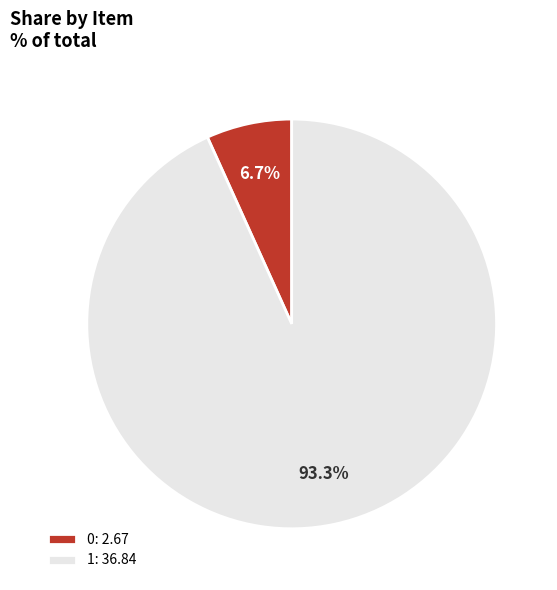

Does any single category account for the majority?

Yes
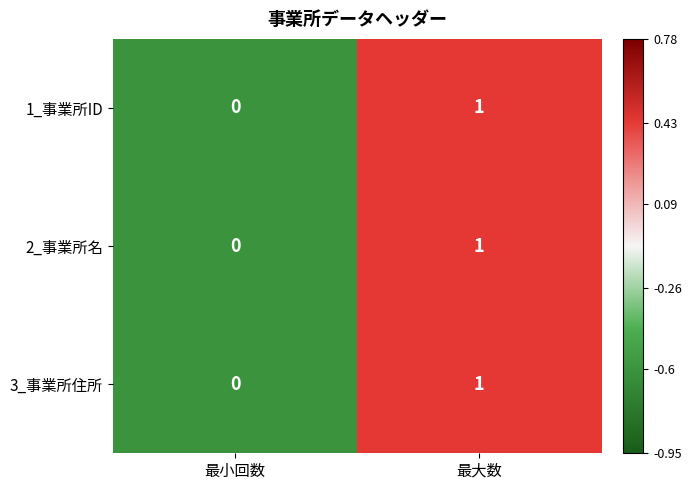

Reading right to left, list all the values displayed in this chart.

1_事業所ID: 最大数=1	最小回数=0
2_事業所名: 最大数=1	最小回数=0
3_事業所住所: 最大数=1	最小回数=0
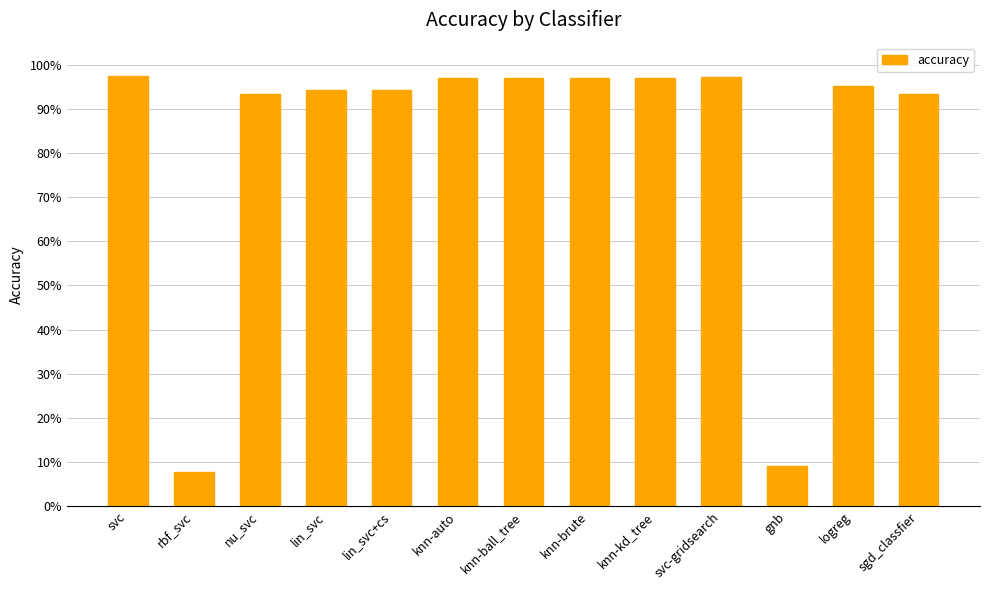

Rank the categories by value from lowest to highest.

rbf_svc, gnb, nu_svc, sgd_classfier, lin_svc, lin_svc+cs, logreg, knn-auto, knn-ball_tree, knn-brute, knn-kd_tree, svc-gridsearch, svc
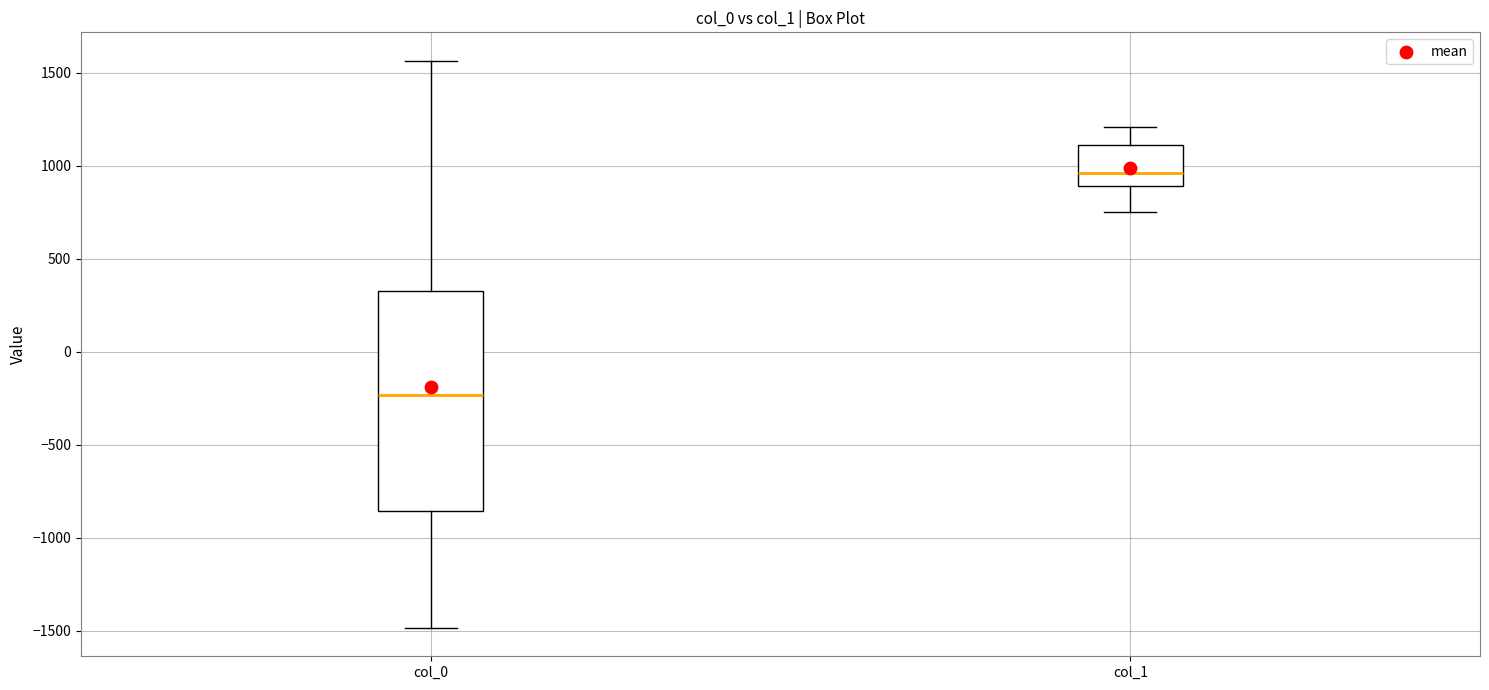

Reading left to right, transcribe this box plot: for each box, give where its median line is, the range the box spans, and where its two whiskers end, as read against the y-axis. The values are not printed on the chart, so give them approximately, as read against the axis.

col_0: median -250, box -850 to 350, whiskers -1500 to 1550
col_1: median 950, box 900 to 1100, whiskers 750 to 1200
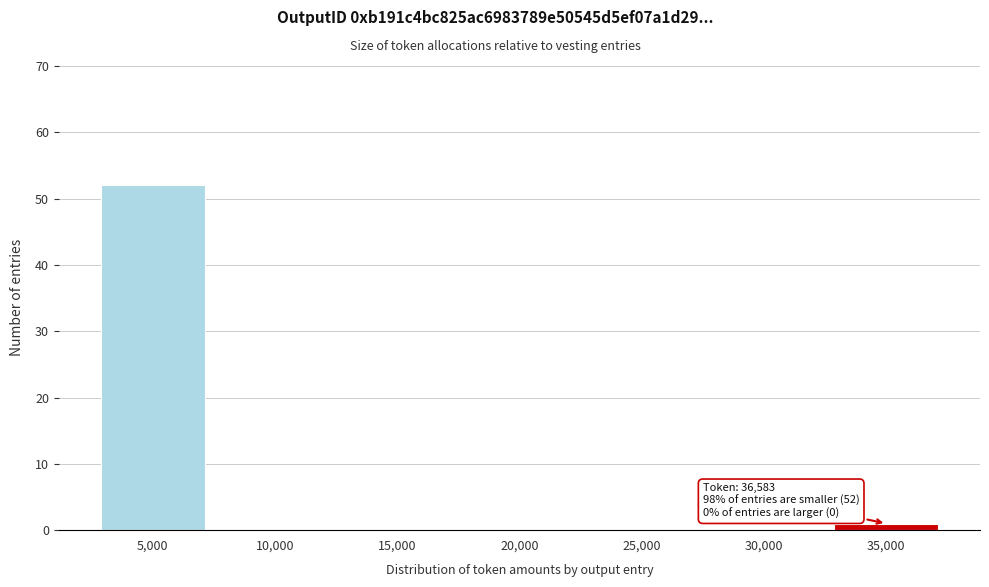

Reading right to left, what are all the values shown in this chart?

35,000=1	30,000=0	25,000=0	20,000=0	15,000=0	10,000=0	5,000=52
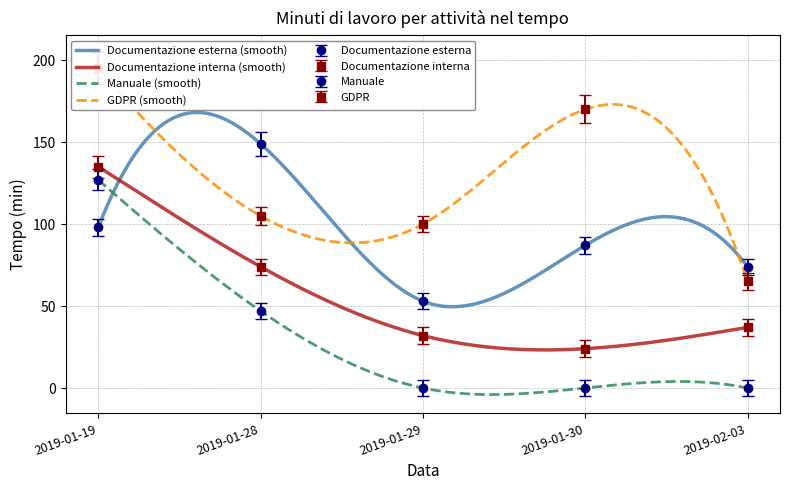

In GDPR, how many points are higher than both neighbors (excluding endpoints)?

1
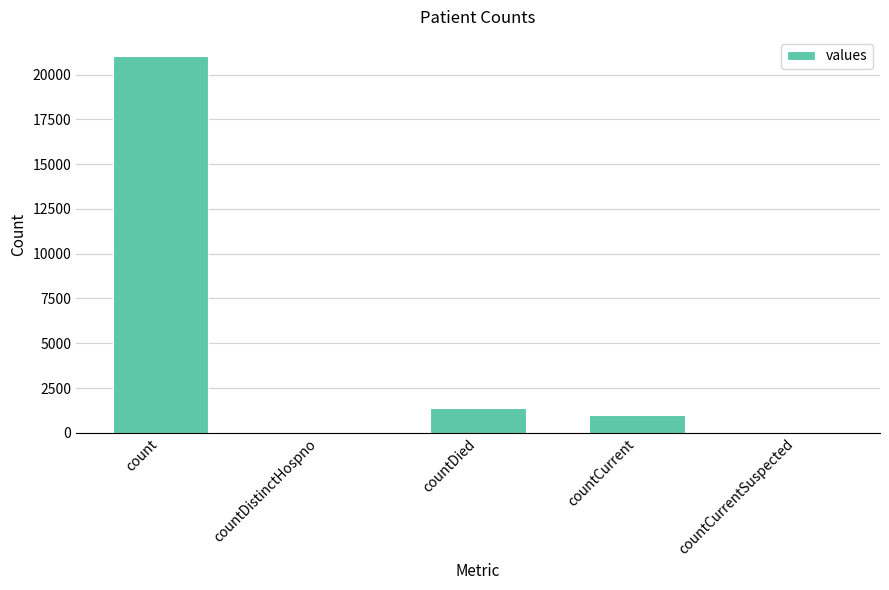

Where is the data nearest to the value 10525?

countDied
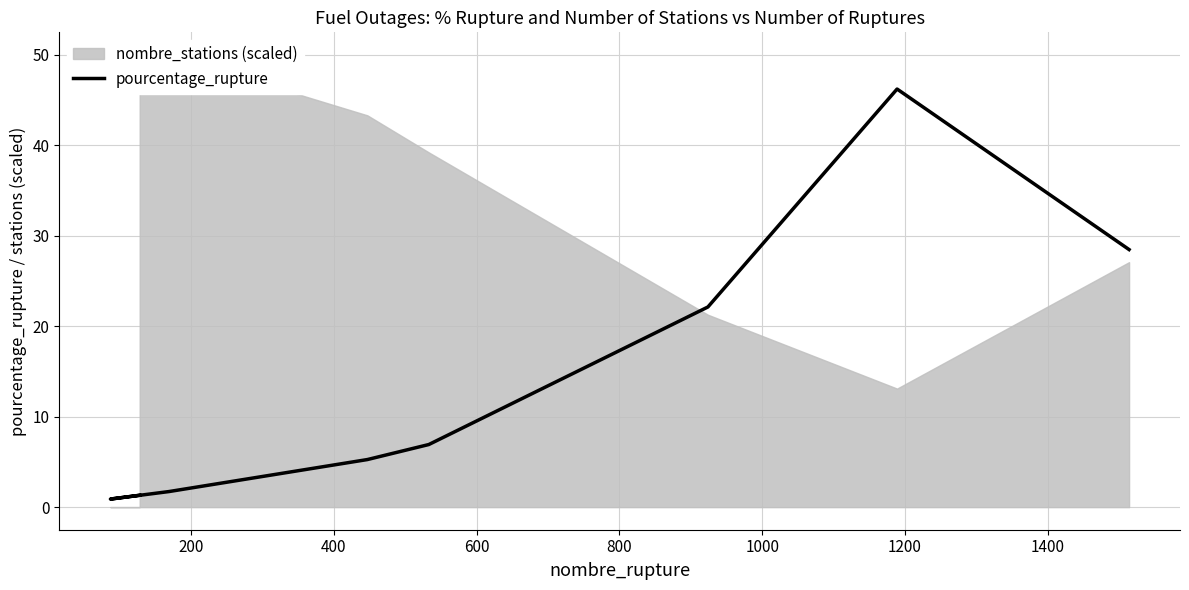

How many interior local valleys (lower than both neighbors) does the data have?

1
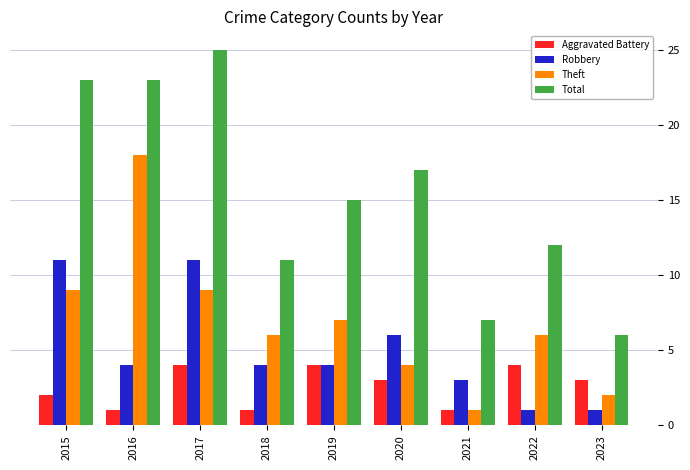

What is the maximum value shown in the chart?

25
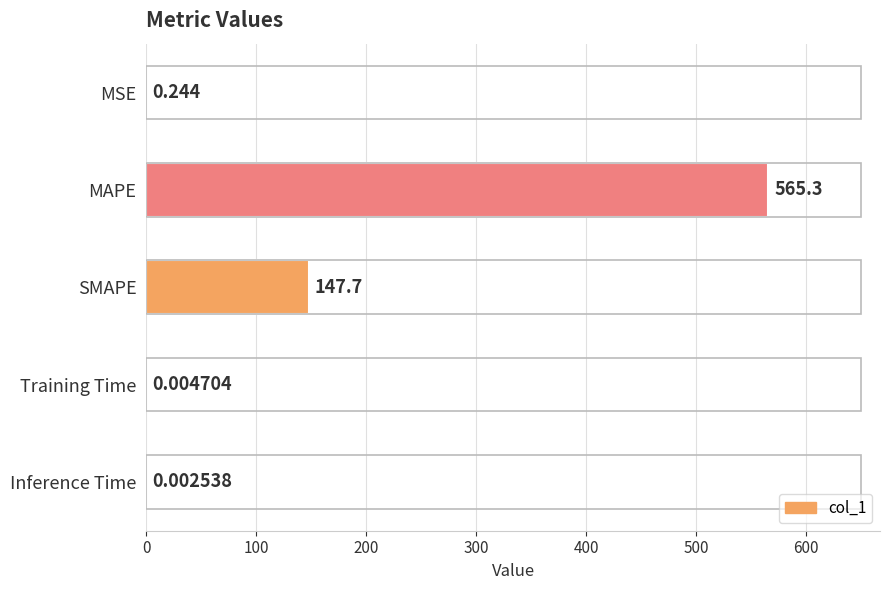

At which category does the chart reach its peak across all series?

MAPE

--------

TASK DESCRIPTION:
Copy out all of the material above word for word, line by line, leaving out the pictures.

RESULT:
Does any single category account for the majority?

Yes

Reading right to left, list all the values displayed in this chart.

1_事業所ID: 最大数=1	最小回数=0
2_事業所名: 最大数=1	最小回数=0
3_事業所住所: 最大数=1	最小回数=0

Rank the categories by value from lowest to highest.

rbf_svc, gnb, nu_svc, sgd_classfier, lin_svc, lin_svc+cs, logreg, knn-auto, knn-ball_tree, knn-brute, knn-kd_tree, svc-gridsearch, svc

Reading left to right, transcribe this box plot: for each box, give where its median line is, the range the box spans, and where its two whiskers end, as read against the y-axis. The values are not printed on the chart, so give them approximately, as read against the axis.

col_0: median -250, box -850 to 350, whiskers -1500 to 1550
col_1: median 950, box 900 to 1100, whiskers 750 to 1200

Reading right to left, what are all the values shown in this chart?

35,000=1	30,000=0	25,000=0	20,000=0	15,000=0	10,000=0	5,000=52

In GDPR, how many points are higher than both neighbors (excluding endpoints)?

1

Where is the data nearest to the value 10525?

countDied

How many interior local valleys (lower than both neighbors) does the data have?

1

What is the maximum value shown in the chart?

25

At which category does the chart reach its peak across all series?

MAPE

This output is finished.